Les instances de démocratie sanitaire (CRSA Conférence régionale de santé et de l’autonomie et CTS Conseil territorial de santé) ont été consultées ces derniers jours pour émettre un avis sur les objectifs pluriannuels de formation des professionnels de santé (médecine, pharmacie, odontologie, maïeutique) pour les années 2026-2030.
Les propositions faites par l’Agence Régional de Santé Pays de la Loire retiennent le même niveau d’étudiants à former que pour 2025, en hausse de l’ordre de 20% par rapport à la période 2016-2020.
Les représentants de France Assos Santé Pays de la Loire à la CRSA ont souhaité faire voter le texte ci-dessous marquant leur inquiétude sur l’absence de vision par rapport à la véritable question à se poser :
Le nombre d’étudiants rentrant en formation permettra-t-il de répondre aux besoins de santé des ligériens dans les années à venir ?
Ce texte a été adopté à l’unanimité par la CRSA.
Aujourd’hui le vécu d’un certain nombre d’usagers de notre région, c’est :
- la difficulté à trouver un médecin traitant
- les délais très longs pour avoir un RDV chez un médecin dans certaines spécialités
- la fermeture temporaire de certains services hospitaliers faute de professionnels de santé (Urgences, soins palliatifs…)
- les déficits de médecins dans des secteurs comme la médecine du travail et scolaire….
- les retards entraînés dans la réalisation des actes de prévention (exemple mammographies pour cancer du sein etc.)
Dans la présentation de la demande d’avis proposé par l’Agence Régionale de Santé, il est indiqué :
« La proposition d’objectifs pluriannuels doit être basée sur les besoins de santé du territoire et l’évaluation des Unités de Formation et de Recherches de leurs capacités de formation en 1er cycle, 2nd cycle et cycle court »
Pouvons nous répondre que les schémas de formation proposés pour le deuxième cycle répondront aux besoins de santé des territoires et donc des usagers à 5, 10, 15 ans en intégrant en particulier l’abandon d’études en cours de formation ?
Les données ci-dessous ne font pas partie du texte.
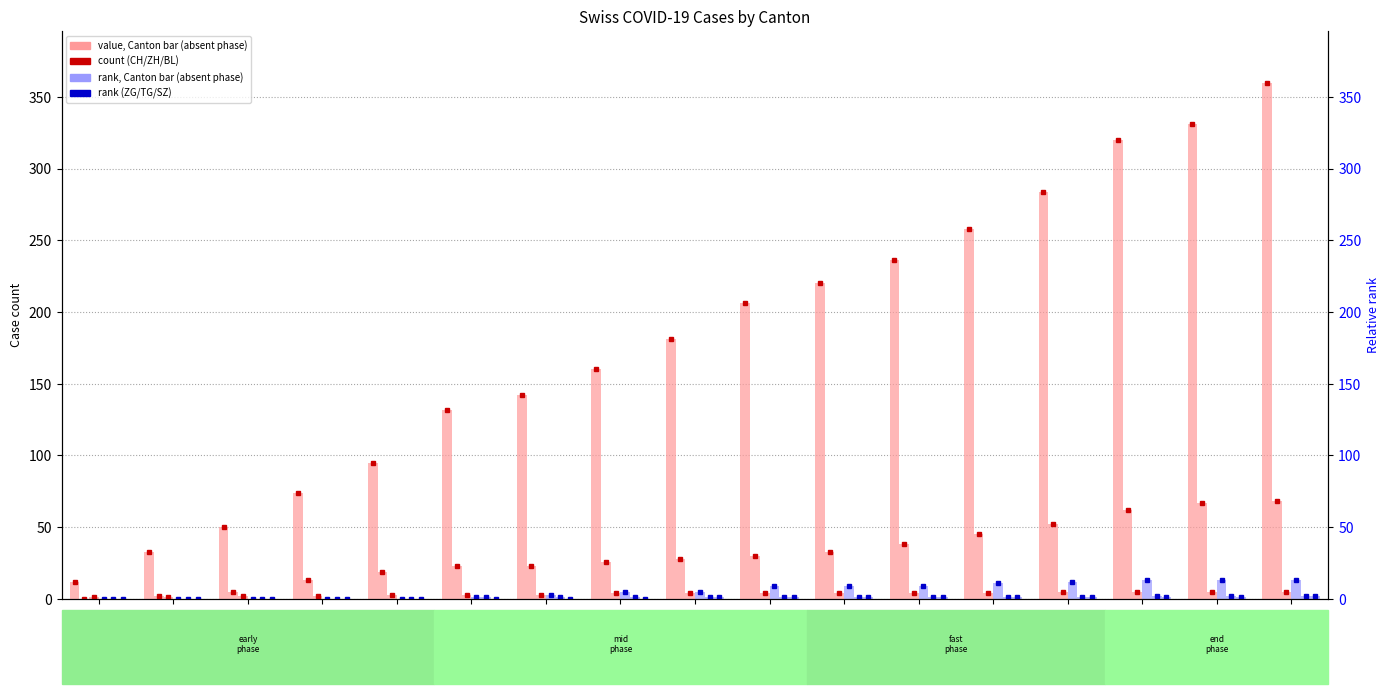

The CH series shows 220 at 2020-06-18. True or false?

False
Pour la CRSA, l’absence ou la non prise en compte d’un grand nombre d’éléments ou d’indicateurs ne permettent pas de répondre positivement à cette question légitime pour tous les ligériens :
- le nombre de médecins à l’horizon 2026 et 2040 est indiqué en nombre et non en équivalent temps plein,
- la cartographie par territoire du nombre de patients n’ayant pas de médecins traitants serait nécessaire pour déterminer les besoins de santé par territoire (en indiquant les variations au fil des années),
- l’évolution de la patientèle par médecin et par territoire permettrait de voir les tendances de ces dernières années, en particulier liées à l’augmentation du salariat et aux différentes modalités d’installations groupées…
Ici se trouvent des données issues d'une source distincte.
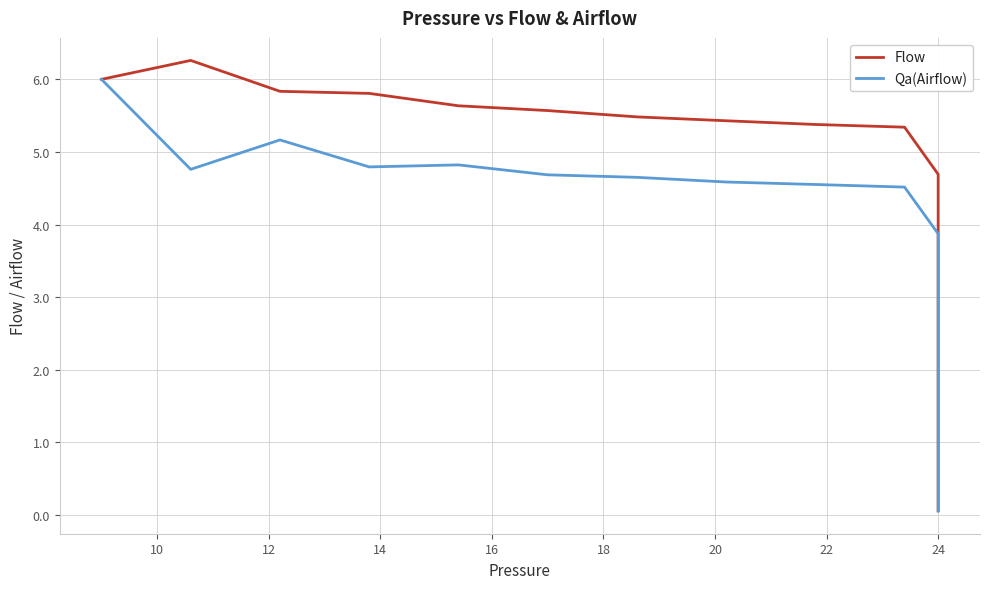

What is the sum of all Qa(Airflow) values?

68.5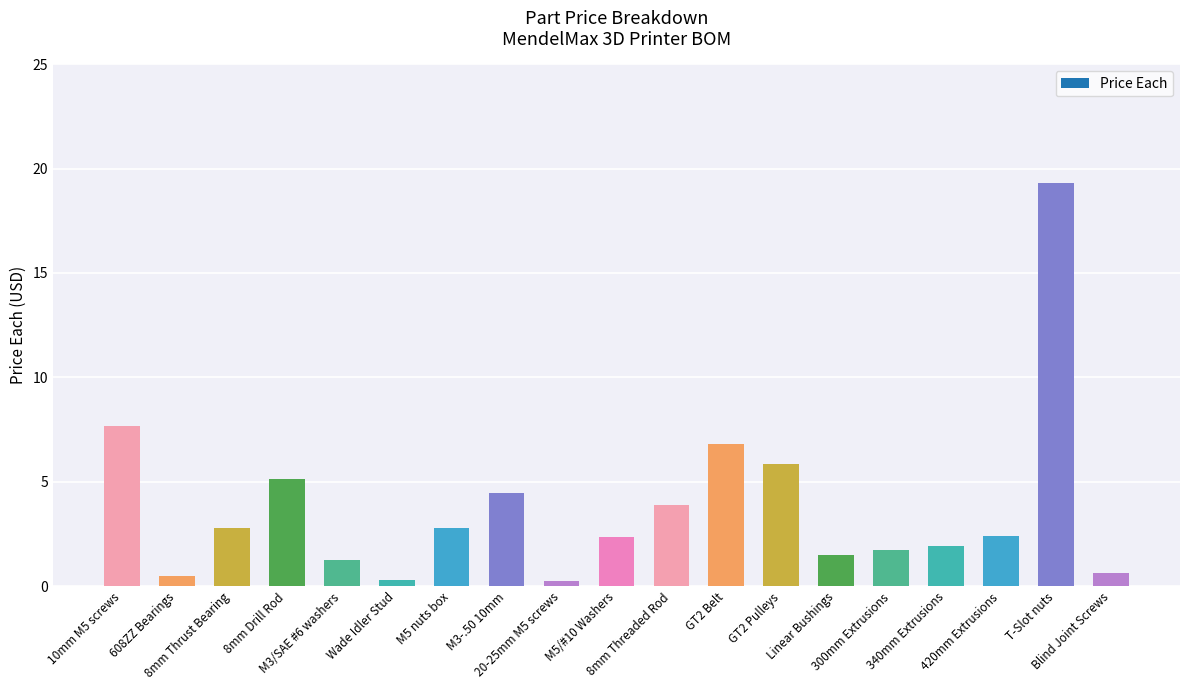

The value at Wade Idler Stud is 0.3. True or false?

True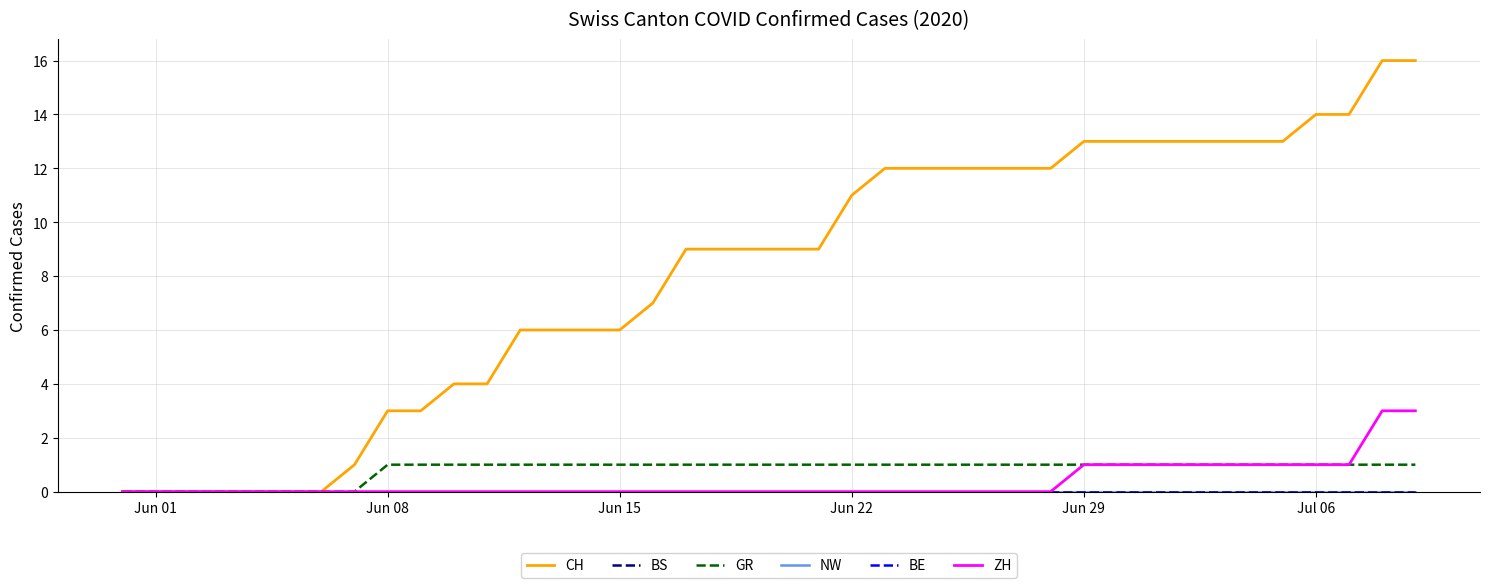

True or false: NW has more than 0 points higher than both neighbors.

False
- l’analyse de l’efficacité des mesures prises orientant l’implantation des médecins dans les territoires en difficultés serait nécessaire,
- l’évolution du nombre de spécialistes est importante en pointant ceux en extrême tension, voire inexistants sur certains territoires
- l’apport des Infirmier(e)s en Pratique Avancée est bien affirmé, mais il n’y a aucune indication sur le nombre de formations annuelles et leurs orientations d’exercice à ce jour (médecine de ville, hôpitaux…)
- la visibilité des actions de l’ARS mises en place pour réduire les inégalités de santé sur la région (y compris territoriales) et impliquant nécessairement des médecins
De même les capacités de formation et surtout leur évolution ne sont pas suffisamment analysées pour déterminer si ces moyens correspondent réellement aux besoins.
Ces éléments d’analyse doivent permettre de donner plus de perspectives objectives pour déterminer les besoins de formation des années à venir sur la Région Pays de la Loire.
Nous demandons donc que ce texte, dans le cadre de l’avis donné par la CRSA sur les objectifs de formation des professionnels de santé, soit incorporé à cet avis et que les suites données par le Directeur Général de l’ARS soient communiquées à la CRSA.